#### Текст для чтения

Гелий КОРЖЕВ
"ЗАВТРА". Валентин Михайлович, вы были одним из тех, кто мог назвать Гелия Коржева своим другом и кого сам Гелий Михайлович называл своим другом.
Валентин СИДОРОВ. Да, Коржев для меня был очень близкий человек. Это был гениальный человек, гениальный художник! Не только русский художник, а масштабная, мировая личность! Он не только представлял русскую культуру, русское искусство, он нес это искусство. Он был ярчайшим носителем высоты русской культуры, ее стремления к справедливому миру, к доброму миру. Сегодня часто повторяют "суровый стиль". Говорят — Коржев представитель "сурового стиля". Какой "суровый стиль"? Мы, — а я принадлежу к поколению Коржева, — мы "шестидесятниками" были. Мы были первыми выпусками художественных институтов после войны! Это было особое поколение, пережившее войну, и все помыслы его устремлялись к чему-то доброму, светлому, к правде в искусстве. "Суровый стиль" — это изобретение искусствоведа Каменского. Мы даже помним, как он определил такое направление художников. "Суровый стиль" — это широко расставленные ноги, но это уход от изначального стремления "шестидесятников" к красоте и правде. Как можно Коржева относить к "суровому стилю"? Коржев выше "сурового стиля".

########
#### Строки данных

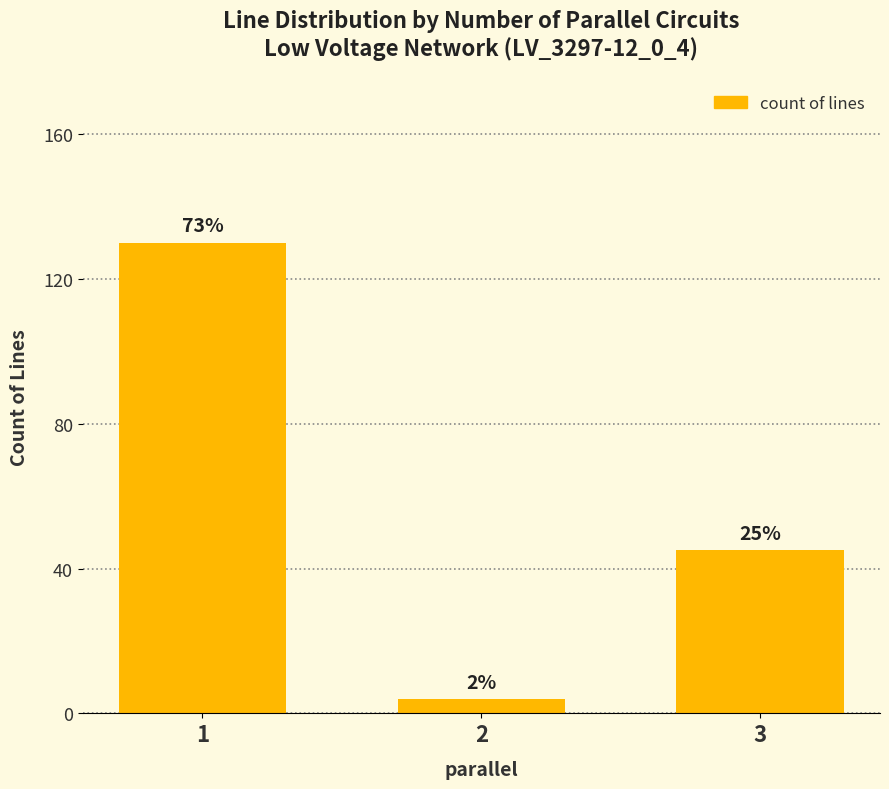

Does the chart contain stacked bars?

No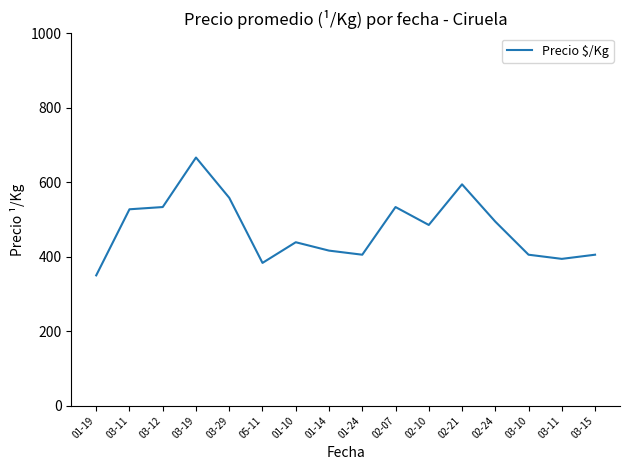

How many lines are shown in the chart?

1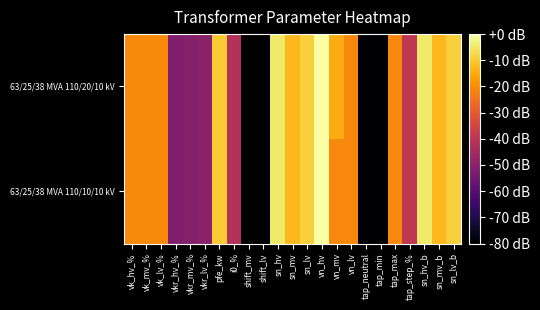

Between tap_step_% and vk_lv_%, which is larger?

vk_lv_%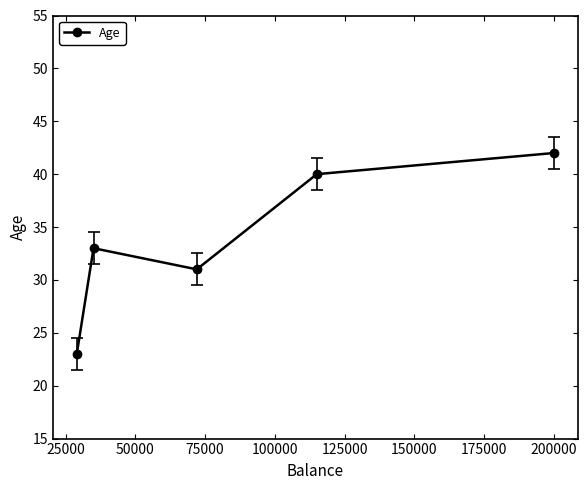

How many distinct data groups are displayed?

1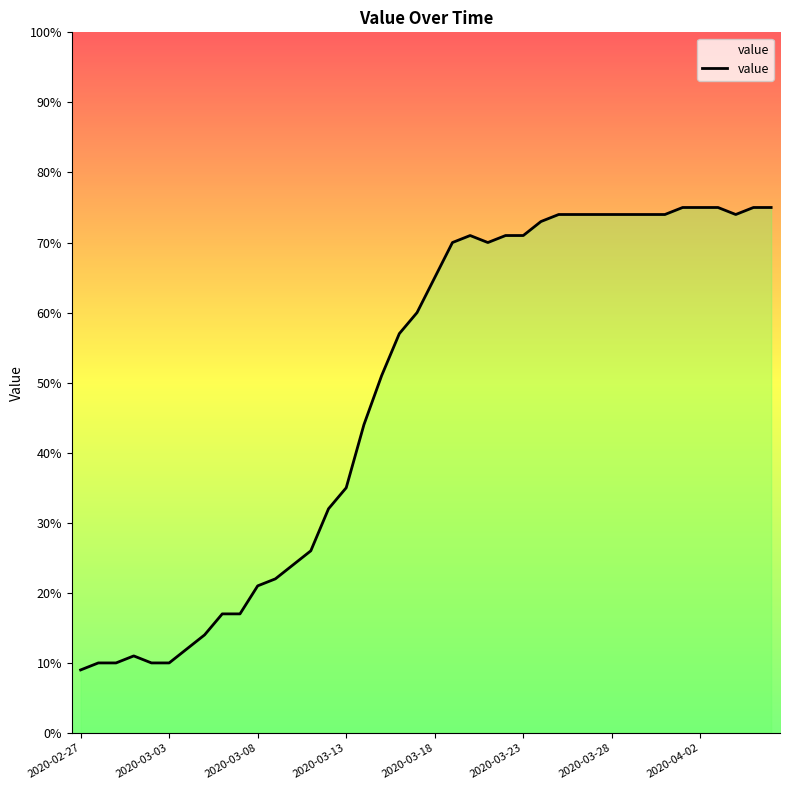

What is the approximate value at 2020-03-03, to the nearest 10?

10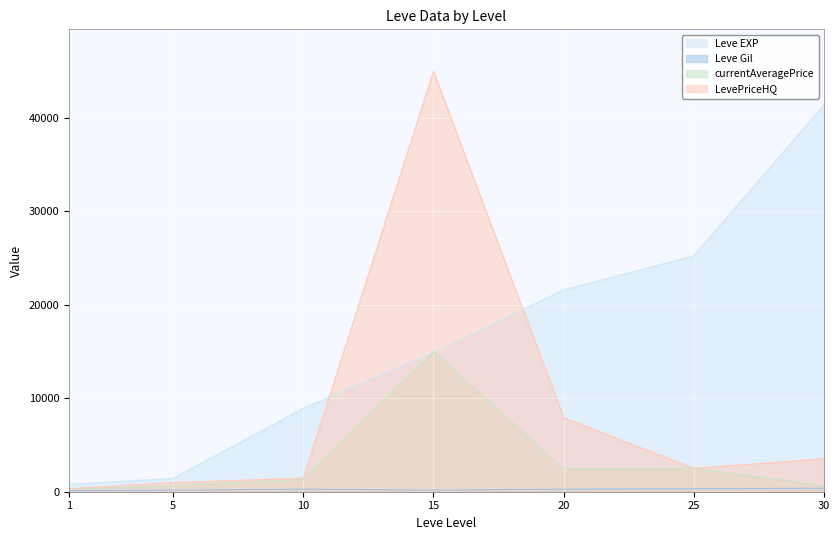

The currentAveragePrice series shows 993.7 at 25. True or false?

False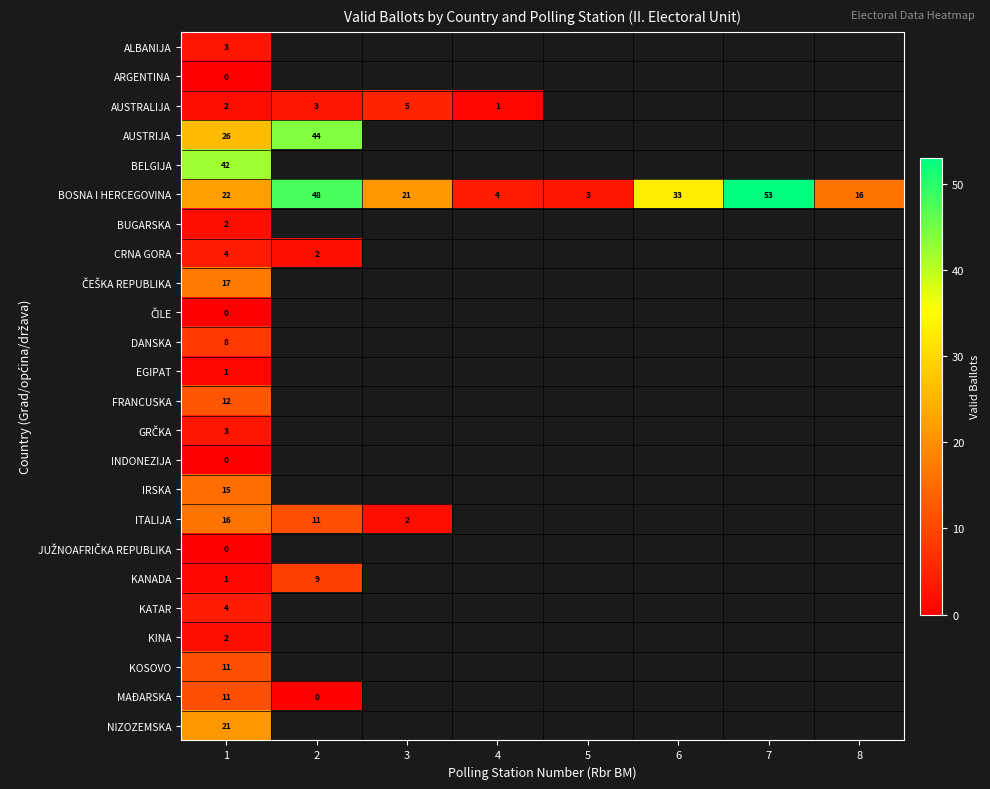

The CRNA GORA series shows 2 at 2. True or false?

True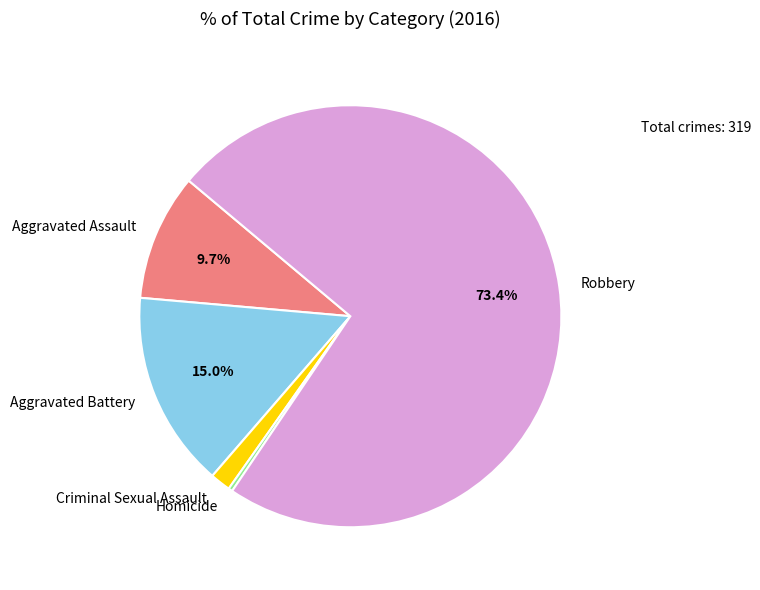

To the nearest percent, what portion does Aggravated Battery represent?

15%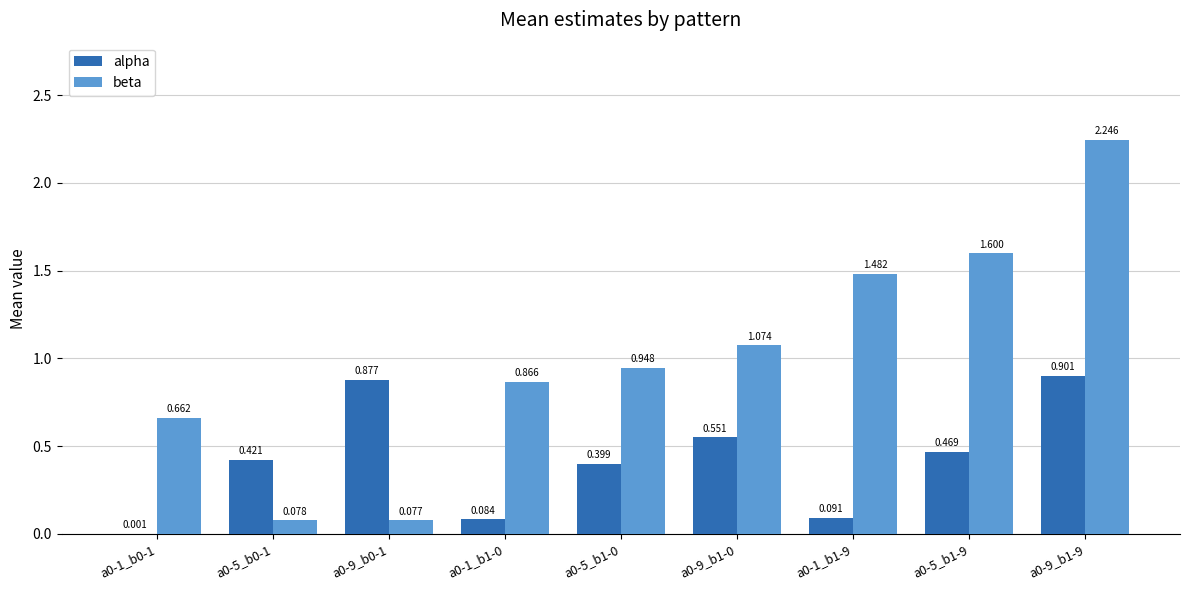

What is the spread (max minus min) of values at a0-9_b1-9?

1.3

########

Цель задания: Повторите текст о Гелии Коржеве целиком, не изменяя в нем ни слова. Опирайтесь исключительно на текст о Гелии Коржеве.

Выполненное задание:
Гелий КОРЖЕВ
"ЗАВТРА". Валентин Михайлович, вы были одним из тех, кто мог назвать Гелия Коржева своим другом и кого сам Гелий Михайлович называл своим другом.
Валентин СИДОРОВ. Да, Коржев для меня был очень близкий человек. Это был гениальный человек, гениальный художник! Не только русский художник, а масштабная, мировая личность! Он не только представлял русскую культуру, русское искусство, он нес это искусство. Он был ярчайшим носителем высоты русской культуры, ее стремления к справедливому миру, к доброму миру. Сегодня часто повторяют "суровый стиль". Говорят — Коржев представитель "сурового стиля". Какой "суровый стиль"? Мы, — а я принадлежу к поколению Коржева, — мы "шестидесятниками" были. Мы были первыми выпусками художественных институтов после войны! Это было особое поколение, пережившее войну, и все помыслы его устремлялись к чему-то доброму, светлому, к правде в искусстве. "Суровый стиль" — это изобретение искусствоведа Каменского. Мы даже помним, как он определил такое направление художников. "Суровый стиль" — это широко расставленные ноги, но это уход от изначального стремления "шестидесятников" к красоте и правде. Как можно Коржева относить к "суровому стилю"? Коржев выше "сурового стиля".